(What is needed)
When you output the records, match them exactly and omit any picture they include.
##############################
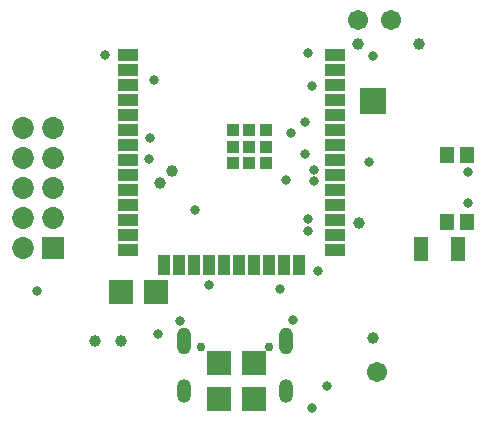
<source format=gbs>
G04*
G04 #@! TF.GenerationSoftware,Altium Limited,Altium Designer,23.4.1 (23)*
G04*
G04 Layer_Color=16711935*
%FSLAX44Y44*%
%MOMM*%
G71*
G04*
G04 #@! TF.SameCoordinates,89D196A3-88CA-4BC0-B6F8-5B7F0D742441*
G04*
G04*
G04 #@! TF.FilePolarity,Negative*
G04*
G01*
G75*
%ADD35R,2.0032X2.0432*%
%ADD43R,2.0432X2.0032*%
%ADD46R,1.2032X2.0032*%
%ADD47C,1.7032*%
%ADD48O,1.2032X2.0032*%
%ADD49C,0.7500*%
%ADD50O,1.2032X2.3032*%
%ADD51C,1.8532*%
%ADD52R,1.8532X1.8532*%
%ADD53C,0.8032*%
%ADD54C,1.0032*%
%ADD73R,1.1032X1.1032*%
%ADD74R,1.7032X1.1032*%
%ADD75R,1.1032X1.7032*%
%ADD76R,2.2032X2.2032*%
%ADD77R,1.2032X1.4032*%
D35*
X121000Y123000D02*
D03*
X151000D02*
D03*
D43*
X234020Y63000D02*
D03*
Y33000D02*
D03*
X204000Y63000D02*
D03*
Y33000D02*
D03*
D46*
X375500Y160000D02*
D03*
X406500D02*
D03*
D47*
X350000Y354000D02*
D03*
X322000D02*
D03*
X338000Y56000D02*
D03*
D48*
X261200Y39725D02*
D03*
X174800D02*
D03*
D49*
X246900Y76525D02*
D03*
X189100D02*
D03*
D50*
X174800Y81525D02*
D03*
X261200D02*
D03*
D51*
X38000Y186000D02*
D03*
X63400D02*
D03*
X38000Y160600D02*
D03*
X63400Y211400D02*
D03*
X38000D02*
D03*
X63400Y236800D02*
D03*
Y262200D02*
D03*
X38000Y236800D02*
D03*
Y262200D02*
D03*
D52*
X63400Y160600D02*
D03*
D53*
X153000Y88000D02*
D03*
X265000Y258000D02*
D03*
X261000Y218000D02*
D03*
X184000Y193000D02*
D03*
X335000Y323000D02*
D03*
X145000Y236000D02*
D03*
X146000Y254000D02*
D03*
X283000Y25000D02*
D03*
X296000Y44000D02*
D03*
X50000Y124000D02*
D03*
X280000Y326000D02*
D03*
X331000Y233000D02*
D03*
X256000Y126000D02*
D03*
X288000Y141000D02*
D03*
X196000Y129000D02*
D03*
X267000Y100000D02*
D03*
X171000Y99000D02*
D03*
X415000Y199000D02*
D03*
Y225000D02*
D03*
X108000Y324000D02*
D03*
X149000Y303000D02*
D03*
X234020Y63000D02*
D03*
X205000Y64000D02*
D03*
X283000Y298000D02*
D03*
X285000Y217000D02*
D03*
Y227000D02*
D03*
X277000Y267000D02*
D03*
Y240000D02*
D03*
X280000Y185000D02*
D03*
Y175000D02*
D03*
D54*
X335000Y84000D02*
D03*
X374000Y333000D02*
D03*
X322000D02*
D03*
X323000Y182000D02*
D03*
X164270Y226000D02*
D03*
X154000Y216000D02*
D03*
X121000Y82000D02*
D03*
X99000D02*
D03*
D73*
X215950Y232400D02*
D03*
X229950D02*
D03*
X243950D02*
D03*
X215950Y246400D02*
D03*
X229950D02*
D03*
X243950D02*
D03*
X215950Y260400D02*
D03*
X229950D02*
D03*
X243950D02*
D03*
D74*
X127450Y323600D02*
D03*
Y310900D02*
D03*
Y298200D02*
D03*
Y285500D02*
D03*
Y272800D02*
D03*
Y260100D02*
D03*
Y247400D02*
D03*
Y234700D02*
D03*
Y222000D02*
D03*
Y209300D02*
D03*
Y196600D02*
D03*
Y183900D02*
D03*
Y171200D02*
D03*
Y158500D02*
D03*
X302450D02*
D03*
Y171200D02*
D03*
Y183900D02*
D03*
Y196600D02*
D03*
Y209300D02*
D03*
Y222000D02*
D03*
Y234700D02*
D03*
Y247400D02*
D03*
Y260100D02*
D03*
Y272800D02*
D03*
Y285500D02*
D03*
Y298200D02*
D03*
Y310900D02*
D03*
Y323600D02*
D03*
D75*
X157800Y146000D02*
D03*
X170500D02*
D03*
X183200D02*
D03*
X195900D02*
D03*
X208600D02*
D03*
X221300D02*
D03*
X234000D02*
D03*
X246700D02*
D03*
X259400D02*
D03*
X272100D02*
D03*
D76*
X335000Y285000D02*
D03*
D77*
X414500Y239000D02*
D03*
X397500D02*
D03*
X414500Y183000D02*
D03*
X397500D02*
D03*
M02*

</source>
##############################
(Written answer)
<source format=gbs>
G04*
G04 #@! TF.GenerationSoftware,Altium Limited,Altium Designer,23.4.1 (23)*
G04*
G04 Layer_Color=16711935*
%FSLAX44Y44*%
%MOMM*%
G71*
G04*
G04 #@! TF.SameCoordinates,89D196A3-88CA-4BC0-B6F8-5B7F0D742441*
G04*
G04*
G04 #@! TF.FilePolarity,Negative*
G04*
G01*
G75*
%ADD35R,2.0032X2.0432*%
%ADD43R,2.0432X2.0032*%
%ADD46R,1.2032X2.0032*%
%ADD47C,1.7032*%
%ADD48O,1.2032X2.0032*%
%ADD49C,0.7500*%
%ADD50O,1.2032X2.3032*%
%ADD51C,1.8532*%
%ADD52R,1.8532X1.8532*%
%ADD53C,0.8032*%
%ADD54C,1.0032*%
%ADD73R,1.1032X1.1032*%
%ADD74R,1.7032X1.1032*%
%ADD75R,1.1032X1.7032*%
%ADD76R,2.2032X2.2032*%
%ADD77R,1.2032X1.4032*%
D35*
X121000Y123000D02*
D03*
X151000D02*
D03*
D43*
X234020Y63000D02*
D03*
Y33000D02*
D03*
X204000Y63000D02*
D03*
Y33000D02*
D03*
D46*
X375500Y160000D02*
D03*
X406500D02*
D03*
D47*
X350000Y354000D02*
D03*
X322000D02*
D03*
X338000Y56000D02*
D03*
D48*
X261200Y39725D02*
D03*
X174800D02*
D03*
D49*
X246900Y76525D02*
D03*
X189100D02*
D03*
D50*
X174800Y81525D02*
D03*
X261200D02*
D03*
D51*
X38000Y186000D02*
D03*
X63400D02*
D03*
X38000Y160600D02*
D03*
X63400Y211400D02*
D03*
X38000D02*
D03*
X63400Y236800D02*
D03*
Y262200D02*
D03*
X38000Y236800D02*
D03*
Y262200D02*
D03*
D52*
X63400Y160600D02*
D03*
D53*
X153000Y88000D02*
D03*
X265000Y258000D02*
D03*
X261000Y218000D02*
D03*
X184000Y193000D02*
D03*
X335000Y323000D02*
D03*
X145000Y236000D02*
D03*
X146000Y254000D02*
D03*
X283000Y25000D02*
D03*
X296000Y44000D02*
D03*
X50000Y124000D02*
D03*
X280000Y326000D02*
D03*
X331000Y233000D02*
D03*
X256000Y126000D02*
D03*
X288000Y141000D02*
D03*
X196000Y129000D02*
D03*
X267000Y100000D02*
D03*
X171000Y99000D02*
D03*
X415000Y199000D02*
D03*
Y225000D02*
D03*
X108000Y324000D02*
D03*
X149000Y303000D02*
D03*
X234020Y63000D02*
D03*
X205000Y64000D02*
D03*
X283000Y298000D02*
D03*
X285000Y217000D02*
D03*
Y227000D02*
D03*
X277000Y267000D02*
D03*
Y240000D02*
D03*
X280000Y185000D02*
D03*
Y175000D02*
D03*
D54*
X335000Y84000D02*
D03*
X374000Y333000D02*
D03*
X322000D02*
D03*
X323000Y182000D02*
D03*
X164270Y226000D02*
D03*
X154000Y216000D02*
D03*
X121000Y82000D02*
D03*
X99000D02*
D03*
D73*
X215950Y232400D02*
D03*
X229950D02*
D03*
X243950D02*
D03*
X215950Y246400D02*
D03*
X229950D02*
D03*
X243950D02*
D03*
X215950Y260400D02*
D03*
X229950D02*
D03*
X243950D02*
D03*
D74*
X127450Y323600D02*
D03*
Y310900D02*
D03*
Y298200D02*
D03*
Y285500D02*
D03*
Y272800D02*
D03*
Y260100D02*
D03*
Y247400D02*
D03*
Y234700D02*
D03*
Y222000D02*
D03*
Y209300D02*
D03*
Y196600D02*
D03*
Y183900D02*
D03*
Y171200D02*
D03*
Y158500D02*
D03*
X302450D02*
D03*
Y171200D02*
D03*
Y183900D02*
D03*
Y196600D02*
D03*
Y209300D02*
D03*
Y222000D02*
D03*
Y234700D02*
D03*
Y247400D02*
D03*
Y260100D02*
D03*
Y272800D02*
D03*
Y285500D02*
D03*
Y298200D02*
D03*
Y310900D02*
D03*
Y323600D02*
D03*
D75*
X157800Y146000D02*
D03*
X170500D02*
D03*
X183200D02*
D03*
X195900D02*
D03*
X208600D02*
D03*
X221300D02*
D03*
X234000D02*
D03*
X246700D02*
D03*
X259400D02*
D03*
X272100D02*
D03*
D76*
X335000Y285000D02*
D03*
D77*
X414500Y239000D02*
D03*
X397500D02*
D03*
X414500Y183000D02*
D03*
X397500D02*
D03*
M02*

</source>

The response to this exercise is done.